Update Your Cameras!

In the video above, I detail how the latest firmware for the Canon R5 changes the game in terms of overheating. Now, initially I was criticized for “clickbaiting” with the video title. But once more testing details got out, more people found my claims to be correct. So in the comments, I expect your apologies. So what’s the gamechanging aspect of the latest firmware? Well until firmware 1.1, nothing you could do to the camera would get it to cool down. No amount of fans, wind, ice, tornadoes, an intense stare from the rapper Ice-T…NOTHING! This was one of the reasons why the community started to think that Canon was implementing an arbitrary timer to try and push users to higher priced cinema cameras. Nothing was more frustrating than knowing if you hit your overheating time, you’d be locked out of your top video modes for up to 2 hours.

But this is no longer the case

First things first. The latest Canon firmware 1.1 does increase recording times, right off the bat. Now…it’s not by much. You’ll gain an extra 5 – 10 minutes on 4K60, 4K120, 4KHQ, and 8K. I wouldn’t even really say that, but instead say that it now, at least, gives you the stated recording times as stated by Canon. This is the list below.

So you should expect to get 30 minutes of 4KHQ 30fps, 4K 60fps, 15 minutes of 4K 120fps, and 20 minutes of 8K. This is great news for those who need to rely on the advertised times. So if you’re off to a shoot, and you NEED 15 minutes of 4K 120p, you can have much, much more confidence. This was not the case in 1.0, and in my personal overheating charts, most of these modes were marked as “unreliable” since there were many times I could not hit advertised times. Now this is all at the least, and you can even get more than the advertised times, much more often.

That said, there still remains some issues. One of the main ones being that screen-on time is one of the biggest factors in overheating. In my testing of 1.1, I was still able to record externally indefinitely in 4KHQ, but only when the screen was set to turn off automatically. When the screen was on the entire time, I was only able to record externally 4KHQ for 1 hour before the camera shut off due to overheating. This is a bummer. The good news is that cards and the battery in the camera no longer affect the overheating as much as they used to (though I’d still remove them if you’re looking for times around 3 – 4 hours long). The other bad news is that the “Overheat Control” option seems to drop the camera to standard 4K unless you record internally as well as externally. So if you’re in 4KHQ and are recording externally, and you have Overheat Control turned on, it will only output the standard 4K image until you press record on the camera. So DO NOT USE this setting when recording 4KHQ externally. This should only be used when recording internally, or when just using the HDMI output for monitoring purposes only.

The Gamechanger

But that’s not the exciting part. The exciting part is now with firmware 1.1, you can actually influence the heat and overheating of the camera. Like I stated, nothing you did could actually change the recording or recovery times. That all changes with 1.1. According to Gordon Laing of Cameralabs, Canon has stated the camera runs on 3 different temperature sensors, as well as timer. One of the temperature sensors is near the port side of the camera, and this measures the “external” temperature. In firmware 1.1, Canon seemed to weigh this ambient temp sensor much, much more than previously. This means you can actually influence both your recording and your recovery times, by using external cooling solutions!
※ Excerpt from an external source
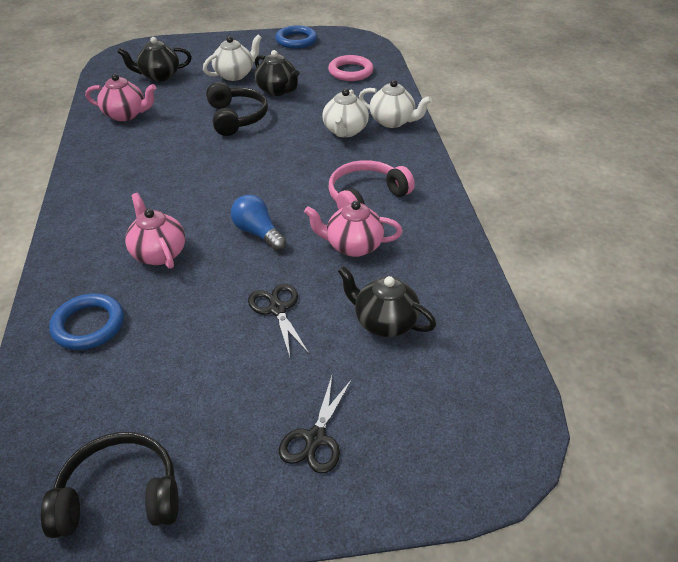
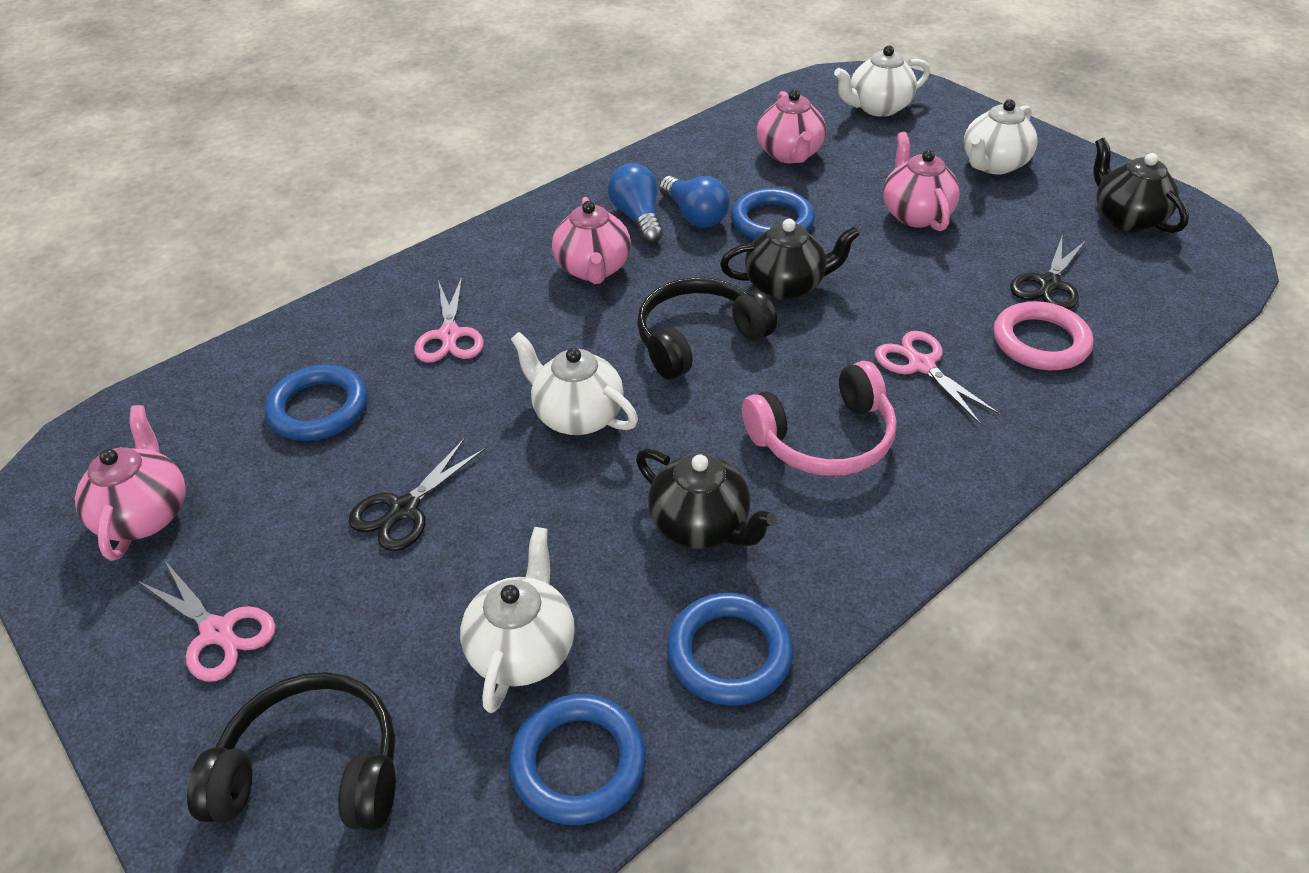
blue light bulb: 1 -> 2
blue ring: 2 -> 4
pink scissors: 0 -> 3
pink teapot: 3 -> 4
white teapot: 3 -> 4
As soon as this was announced, we got to work. Jodu Media was one of the first users to find that utilizing a small 6″ desk fan allowed him to record 8K and 4KHQ indefinitely inside at room temps. That is correct. Unlimited 8K recording. No hacks, no weird tricks. Just a cheap fan. This was then confirmed by user Bababokeh from the Canonrumors Discord group, who also ran the same tests and found the same results. Lastly, I recently did my own tests with a cheap 40mm USB fan, and alas, I’ve found the same results!
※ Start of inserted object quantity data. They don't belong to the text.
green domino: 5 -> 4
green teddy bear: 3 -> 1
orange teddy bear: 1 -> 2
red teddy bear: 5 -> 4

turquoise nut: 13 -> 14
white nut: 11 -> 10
In the video above, I showcase that my small fan allowed me to record multiple hours of 8K 30fps IPB. I’ve been doing further testing and can confirm this works for both 4K 60fps, and 4KHQ. I have not tested with 4K 120fps currently. Unfortunately, there are some caveats. The first is…the ambient temperature. So both Jodu Media and Bababokeh have found that the camera reached its overheating point with a fan, outside in a hot climate. (I believe the average temp for both was around 92-95F). It seems blowing hot air at the camera doesn’t do much to cool it. I also found that the placement of my small fan did matter.  I needed to place it directly on the port side for it to run indefinitely, where the back of the camera wasn’t able to keep it cool enough. This all gives much more confidence to after-market cooling solutions like the one we saw from Tilta.

So all that said, it’s great to see that Canon is actively working on this issue. I have no doubt that 1.1 gives the Canon R5 much more life and you should upgrade immediately. I think this latest firmware solves many issues a lot of videographers had with the camera. And I have a lot of hope for the future of the device and I can’t wait to see how far Canon pushes it in the future.